Elf gewalttätige Angriffe auf Feuerwehrleute und Fahrzeuge wurden gezählt. Dabei wurde aber anders als in früheren Jahren niemand verletzt. 

Dutzende Verletzte in Krankenhäusern

Durch privates Feuerwerk wurden hingegen zahlreiche Menschen, darunter auch Kinder, zum Teil schwer verletzt. Allein das Unfallkrankenhaus Berlin in Marzahn behandelte nach Angaben einer Sprecherin in der Nacht 30 Patienten, darunter 8 Kinder im Alter von 7 bis 17 Jahren. Viele hatten Handverletzungen oder Verbrennungen, Finger mussten amputiert werden.

In der Charité behandelten Ärzte zwischen 17.00 Uhr und 06.00 Uhr 41 Menschen wegen Verletzungen im Zusammenhang mit Feuerwerk, darunter 5 Kinder und Jugendliche. 

Fröhliche Freiluftpartys

Die Freiluftpartys am Brandenburger Tor und an der Siegessäule verliefen nach Angaben der Polizei ohne Probleme. „Bei der neuen Silvesterparty am Brandenburger Tor haben rund 25.000 Menschen das neue Jahr friedlich und fröhlich begrüßt“, teilte der Regierende Bürgermeister Wegner mit. 

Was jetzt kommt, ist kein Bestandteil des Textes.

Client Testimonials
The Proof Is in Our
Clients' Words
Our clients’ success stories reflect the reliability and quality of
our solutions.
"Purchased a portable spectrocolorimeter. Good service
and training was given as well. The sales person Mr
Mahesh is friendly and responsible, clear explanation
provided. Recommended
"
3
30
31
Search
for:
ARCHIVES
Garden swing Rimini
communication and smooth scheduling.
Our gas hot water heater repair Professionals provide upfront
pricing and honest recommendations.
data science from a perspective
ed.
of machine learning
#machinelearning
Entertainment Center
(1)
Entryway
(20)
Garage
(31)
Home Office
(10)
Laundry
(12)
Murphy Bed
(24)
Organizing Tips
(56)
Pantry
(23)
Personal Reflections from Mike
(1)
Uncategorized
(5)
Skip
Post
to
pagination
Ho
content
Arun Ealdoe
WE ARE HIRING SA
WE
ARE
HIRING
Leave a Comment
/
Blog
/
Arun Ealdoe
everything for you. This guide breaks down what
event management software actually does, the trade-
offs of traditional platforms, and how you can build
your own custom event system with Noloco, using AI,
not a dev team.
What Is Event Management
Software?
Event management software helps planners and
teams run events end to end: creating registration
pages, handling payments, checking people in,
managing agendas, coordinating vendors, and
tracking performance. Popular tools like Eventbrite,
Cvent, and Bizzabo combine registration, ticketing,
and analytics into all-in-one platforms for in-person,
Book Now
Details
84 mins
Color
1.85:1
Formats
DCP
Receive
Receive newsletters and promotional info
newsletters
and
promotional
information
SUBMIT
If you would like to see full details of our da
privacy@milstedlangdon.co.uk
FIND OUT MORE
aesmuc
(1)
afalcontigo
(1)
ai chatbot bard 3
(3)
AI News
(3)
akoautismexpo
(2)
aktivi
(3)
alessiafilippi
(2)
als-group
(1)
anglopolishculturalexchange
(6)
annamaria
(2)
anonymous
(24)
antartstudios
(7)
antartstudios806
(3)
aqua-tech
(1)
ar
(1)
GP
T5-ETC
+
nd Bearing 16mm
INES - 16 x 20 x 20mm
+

Aus Sicht der Veranstalter der Party „Yeah26“ ging das Konzept auf: „Im Prinzip war das eine große Open-Air-Disko“, erklärte Moritz van Dülmen von Kulturprojekte Berlin. Das 6,5 Minuten lange Feuerwerk habe schöne Bilder in die Welt geschickt. Mit Kosten von etwa 590.000 Euro sei die Veranstaltung günstiger gewesen als ihre Vorgänger. Die Hälfte des Geldes sei für Sicherheit nötig gewesen. 

Einige hundert Meter entfernt fand auf der Straße des 17. Juni eine weitere Open-Air-Party mit mehreren Bühnen statt. Angemeldet war sie als Demonstration. Die Polizei sprach von 2.000 Teilnehmern, die Veranstalter von 35.000. 

Senatorin: Berlin will Feuerwerk großflächiger verbieten

Innensenatorin Spranger will weiter darauf drängen, dass Berlin privates Feuerwerk großflächiger verbieten kann. Instrument soll eine „Länderöffnungsklausel im Sprengstoffrecht“ sein. So könne Berlin selbst entscheiden, „wo wir Feuerwerksverbote erlassen und Pyroerlaubniszonen genehmigen“.

Der Landeschef der Gewerkschaft der Polizei (GdP), Stephan Weh, erklärte, Polizei und Feuerwehr hätten nur mit viel Personaleinsatz „Auswüchse des Silvesterwahnsinns“ abgemildert. Die GdP beharrt auf der Forderung nach einem völligen Verbot privaten Feuerwerks.

© dpa-infocom, dpa:260101-930-485082/6

Das ist eine Nachricht direkt aus dem dpa-Newskanal.